Emmanuel Lincot : Rappelons tout d'abord que les autorités chinoises ont assez vite pris la mesure de la gravité traversée par le pays dans le domaine environnemental. Dès les années 1990, Pan Yue est l'un des premiers à alerter le régime. Sous la présidence Jiang Zemin, des décisions fortes ont été mises en oeuvre pour le reboisement du pays. C'est dans ce contexte aussi que la Chine a ratifié en 1997 le protocole de Kyoto. L'accord de la Cop 21 à Paris signé par Xi Jinping s'inscrit dans cette continuité. Qu'une prise de conscience écologique soit née depuis lors au sein de l'opinion chinoise n'a rien de surprenant. Les questions environnementales constituent parmi les problèmes les plus sensibles aujourd'hui en Chine. Le documentaire "Sous le dôme" de la journaliste Chai Jing, en 2015, partiellement censuré par les autorités mais qui n'a pas moins suscité sur les réseaux sociaux des centaines de millions de commentaires, est de ce point de vue très révélateur.

Les ferments de contestation en Chine n'ont rien de comparable avec les configurations de type "Printemps arabes". Le risque d'un ecocide est uniment partagé en Chine. Il devient le fer de lance d'une politique consensuelle posant les jalons d'un nouveau paradigme économique avec des usines moins polluantes et acquises à un développement responsable.

Dans quelle mesure le fait que les Chinois ne soient plus accaparés uniquement par leur subsistance économique (celle-ci étant atteinte globalement) peut-il impacter le fonctionnement politique actuel de la Chine ? Un "réveil citoyen" est-il à prévoir ? Pékin serait-il prêt à y faire face ? 

La société chinoise s'identifie encore à ses dirigeants dès lors où un certain nombre de valeurs cardinales sont de part et d'autre respectées.
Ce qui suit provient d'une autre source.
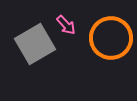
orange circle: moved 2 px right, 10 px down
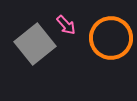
gray square: rotated 9 degrees counterclockwise
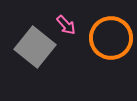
gray square: moved 3 px down; rotated 12 degrees counterclockwise
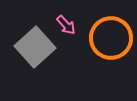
gray square: rotated 9 degrees clockwise
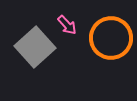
pink arrow: moved 1 px right
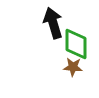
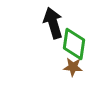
green diamond: moved 2 px left; rotated 8 degrees clockwise
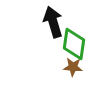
black arrow: moved 1 px up
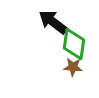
black arrow: rotated 36 degrees counterclockwise
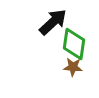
black arrow: rotated 100 degrees clockwise
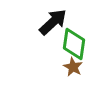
brown star: rotated 24 degrees clockwise
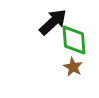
green diamond: moved 4 px up; rotated 12 degrees counterclockwise
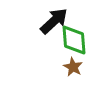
black arrow: moved 1 px right, 1 px up
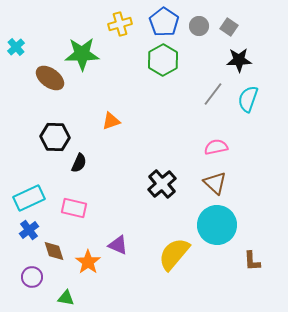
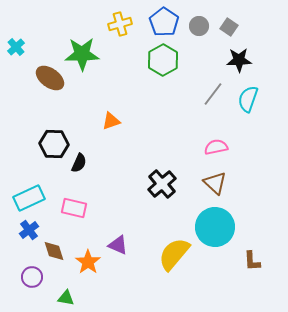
black hexagon: moved 1 px left, 7 px down
cyan circle: moved 2 px left, 2 px down
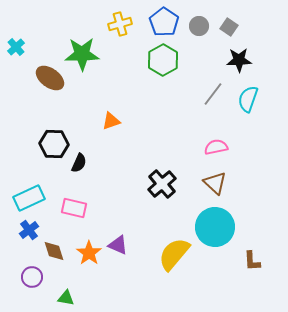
orange star: moved 1 px right, 9 px up
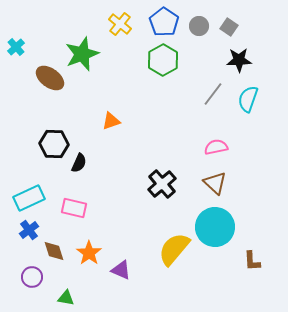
yellow cross: rotated 35 degrees counterclockwise
green star: rotated 20 degrees counterclockwise
purple triangle: moved 3 px right, 25 px down
yellow semicircle: moved 5 px up
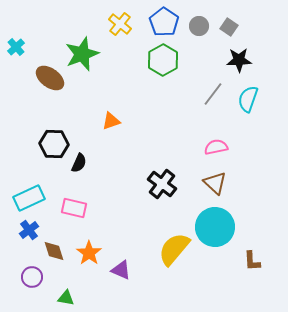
black cross: rotated 12 degrees counterclockwise
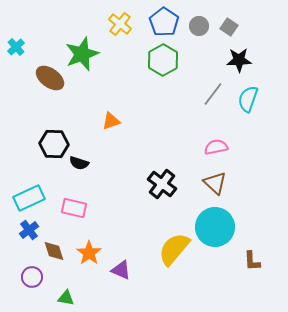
black semicircle: rotated 84 degrees clockwise
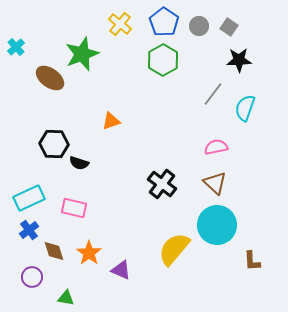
cyan semicircle: moved 3 px left, 9 px down
cyan circle: moved 2 px right, 2 px up
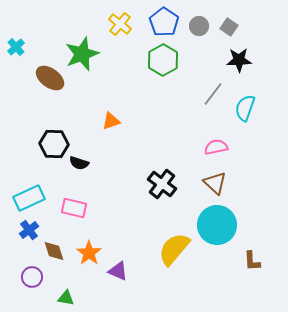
purple triangle: moved 3 px left, 1 px down
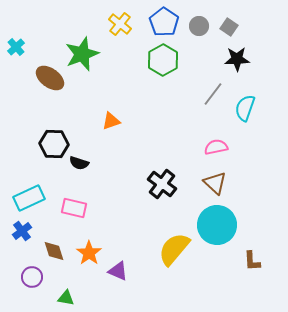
black star: moved 2 px left, 1 px up
blue cross: moved 7 px left, 1 px down
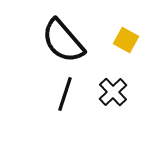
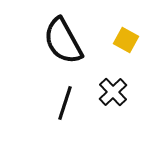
black semicircle: rotated 12 degrees clockwise
black line: moved 9 px down
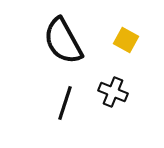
black cross: rotated 24 degrees counterclockwise
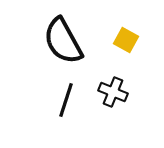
black line: moved 1 px right, 3 px up
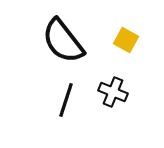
black semicircle: rotated 9 degrees counterclockwise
Le nationalisme en est une. L'écologie en devient une autre. Considérer les questions environnementales comme un supplément d'âme serait suicidaire pour le régime. En cela, la Chine n'est pas l'Inde. Je m'explique. Le nationalisme en Chine n'est pas que revanchard (laver le déshonneur face aux étrangers). Il se veut fondamentalement progressiste. Entendez : la Chine n'est pas qu'une société de croissance. Elle reste attachée à une certaine idée de l'égalité (héritage marxiste oblige), mais aussi d'un développement harmonieux (legs neo-confucéen). Toutes sortes d'indices sociologiques nous montrent qu'en dépit de l'existence d'une très grande brutalité des rapports humains, mais aussi entre les humains et les animaux, et plus généralement, leurs relations avec la Nature, la société chinoise est en train de changer. L'Etat-parti épouse ces mutations. C'est pour lui une question de survie, mais aussi de génération concernant ses dirigeants.

Le ralentissement actuel de l'économie chinoise pourrait-il porter un coup d'arrêt à ce changement des mentalités observé parmi la population chinoise et que met en lumière le sondage du Pew Research Center mentionné plus haut ? 

Ce changement structurel et d'attitude en matière d'environnement est avant tout le fruit d'une éducation, et n'ayons pas peur des mots, d'une éthique. Elle semble se mettre progressivement en place. Même s'il faut s'en réjouir, ne sous-estimons pas les catastrophes écologiques à venir en Chine : barrages sur le Mékong, détournement des glaciers de l'Himalaya, expansion du désert de Gobi...Tout cela présage d'événements sur lesquels le gouvernement chinois n'aura que bien peu de prise.